The past weekend has been an eventful one, packed with family activities and horsing around with my toddler niece who’s starting to get a little too active for me.
For a long while now, I have been feeling a little down. Can’t quite pinpoint the exact cause, but I know I am shriveling inside. I know I am blessed in more ways than one, and I am thankful for all the wonderful things that the good Lord has given me – my beloved family, friends whom I can count on, material comforts and most importantly, the knowledge that life itself has a greater purpose and meaning other than the meaningless pursuits of what the earthly life can achieve if at the end of it all, it all boils down to nothing.
Still, despite the head knowledge, my heart has its own struggles. Humans are such complex creatures that it amazes me how our Creator made us. And it irks me how some people can attribute the making of Man to evolution. In my view, that’s just plain bull.
Someone once told me that you can tell your heart how to feel. The mind itself is a battlefield that we tend to overlook and underestimate. Our society keeps telling us to go with your heart, go with what your 'gut feel' tells you. But honestly, and seriously - how long does this 'gut feel' last? For some, it lasts a lifetime (good for them!) but if you are like me, who falls under the huge majority of the commonfolk, it really doesn't last that long. So who can we really trust if we can't even trust ourselves?
We often concur that eyes can be deceiving at times. Well, I reckon our hearts can be deceiving at times too. Am increasingly starting to disbelieve my own thoughts, my own convictions, my own worldview. The blunt truth is - I really am my own biggest skeptic.
The older I get, the more I start to question my own worldview. And the more I distrust myself. My thoughts, my convictions, my feelings, my heart. And it is precisely for this very reason that there is an increasing need for me to run to the One who has stayed constant throughout all ages. I dunno about you, but to me, that brings a hale lotsa comfort!

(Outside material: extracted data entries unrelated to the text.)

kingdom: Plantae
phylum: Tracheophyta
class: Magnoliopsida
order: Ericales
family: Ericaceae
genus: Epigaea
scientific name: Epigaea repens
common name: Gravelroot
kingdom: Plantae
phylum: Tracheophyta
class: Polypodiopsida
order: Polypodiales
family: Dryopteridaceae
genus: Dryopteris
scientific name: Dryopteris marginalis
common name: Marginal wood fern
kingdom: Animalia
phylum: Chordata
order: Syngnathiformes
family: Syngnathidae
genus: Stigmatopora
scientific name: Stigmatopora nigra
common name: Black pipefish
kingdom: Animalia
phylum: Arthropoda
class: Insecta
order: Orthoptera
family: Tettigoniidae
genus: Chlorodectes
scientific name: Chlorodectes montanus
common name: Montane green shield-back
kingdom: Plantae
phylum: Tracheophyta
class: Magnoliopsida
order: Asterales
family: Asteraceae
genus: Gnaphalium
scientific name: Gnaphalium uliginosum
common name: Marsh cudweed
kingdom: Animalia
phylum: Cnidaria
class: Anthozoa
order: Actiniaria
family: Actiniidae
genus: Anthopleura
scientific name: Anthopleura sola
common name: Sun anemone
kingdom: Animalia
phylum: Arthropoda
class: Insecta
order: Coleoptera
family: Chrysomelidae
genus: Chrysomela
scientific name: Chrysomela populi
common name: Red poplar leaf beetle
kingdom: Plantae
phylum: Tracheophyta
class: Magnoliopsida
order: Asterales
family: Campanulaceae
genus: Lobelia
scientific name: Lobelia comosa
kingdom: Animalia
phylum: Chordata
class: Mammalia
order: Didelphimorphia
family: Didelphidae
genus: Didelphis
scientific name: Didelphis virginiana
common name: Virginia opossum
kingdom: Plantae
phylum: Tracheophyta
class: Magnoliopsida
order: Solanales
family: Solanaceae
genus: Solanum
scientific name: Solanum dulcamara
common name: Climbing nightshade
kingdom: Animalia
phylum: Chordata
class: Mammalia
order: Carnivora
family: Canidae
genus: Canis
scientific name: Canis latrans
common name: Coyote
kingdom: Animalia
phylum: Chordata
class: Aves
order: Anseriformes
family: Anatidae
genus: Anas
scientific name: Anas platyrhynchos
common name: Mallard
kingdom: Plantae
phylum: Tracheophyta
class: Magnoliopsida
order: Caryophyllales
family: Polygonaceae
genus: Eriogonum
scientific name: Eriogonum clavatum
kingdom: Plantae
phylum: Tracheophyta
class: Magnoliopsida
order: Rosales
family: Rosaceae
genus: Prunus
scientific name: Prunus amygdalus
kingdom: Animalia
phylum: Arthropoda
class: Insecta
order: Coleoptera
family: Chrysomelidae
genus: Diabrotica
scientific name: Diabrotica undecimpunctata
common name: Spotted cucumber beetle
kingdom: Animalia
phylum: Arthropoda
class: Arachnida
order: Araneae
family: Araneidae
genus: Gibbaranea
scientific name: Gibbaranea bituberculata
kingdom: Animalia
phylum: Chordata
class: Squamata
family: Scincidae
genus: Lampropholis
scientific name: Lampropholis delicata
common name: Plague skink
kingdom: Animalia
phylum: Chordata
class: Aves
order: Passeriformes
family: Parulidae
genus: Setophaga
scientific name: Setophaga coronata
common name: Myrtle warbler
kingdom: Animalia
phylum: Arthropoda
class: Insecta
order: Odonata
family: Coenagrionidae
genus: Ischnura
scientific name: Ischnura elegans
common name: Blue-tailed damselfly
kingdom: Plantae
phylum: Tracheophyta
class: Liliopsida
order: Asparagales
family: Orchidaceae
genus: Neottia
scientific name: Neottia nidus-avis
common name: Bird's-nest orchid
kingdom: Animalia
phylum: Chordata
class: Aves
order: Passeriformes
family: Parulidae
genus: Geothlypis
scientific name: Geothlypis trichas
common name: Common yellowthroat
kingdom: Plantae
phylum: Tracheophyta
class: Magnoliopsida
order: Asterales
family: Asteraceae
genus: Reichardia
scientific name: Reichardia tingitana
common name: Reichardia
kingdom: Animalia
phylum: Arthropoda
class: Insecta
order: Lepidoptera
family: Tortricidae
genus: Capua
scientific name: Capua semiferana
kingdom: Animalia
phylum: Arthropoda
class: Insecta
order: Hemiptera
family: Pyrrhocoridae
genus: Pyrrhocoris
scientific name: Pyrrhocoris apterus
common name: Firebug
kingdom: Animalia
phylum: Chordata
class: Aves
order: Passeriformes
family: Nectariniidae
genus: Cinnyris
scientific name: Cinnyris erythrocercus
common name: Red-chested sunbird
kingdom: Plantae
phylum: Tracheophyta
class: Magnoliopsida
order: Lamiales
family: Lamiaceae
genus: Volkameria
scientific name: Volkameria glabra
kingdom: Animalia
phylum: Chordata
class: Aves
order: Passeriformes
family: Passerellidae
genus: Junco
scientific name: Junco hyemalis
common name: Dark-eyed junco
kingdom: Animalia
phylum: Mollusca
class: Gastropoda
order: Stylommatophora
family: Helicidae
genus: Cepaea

If He is who He says He is, and it has been proven over centuries that His Word is the undisputable Truth, then it is in Him alone I must place my complete trust and confidence, knowing that if He is my Creator, then He must also be my Saviour, my Guide and the only One who knows me from the inside out.
"Teach me to know You more, that in doing so, I may also come to know myself too."
1 comment:
Hey Lyn, how did you put music on your blog page? It's really cool. I wanna do that too!! It's very inspiring.
Didn't really know where to reply to your message regarding your trip down to Melb. Hope you have a great time down there and I guess whenever you're around Syd... I'll be here for the next 3 years - hopefully. If my studies go ok.
Chat soon! And prayers needed for my relationship and also my studies - the two most impt things at the moment.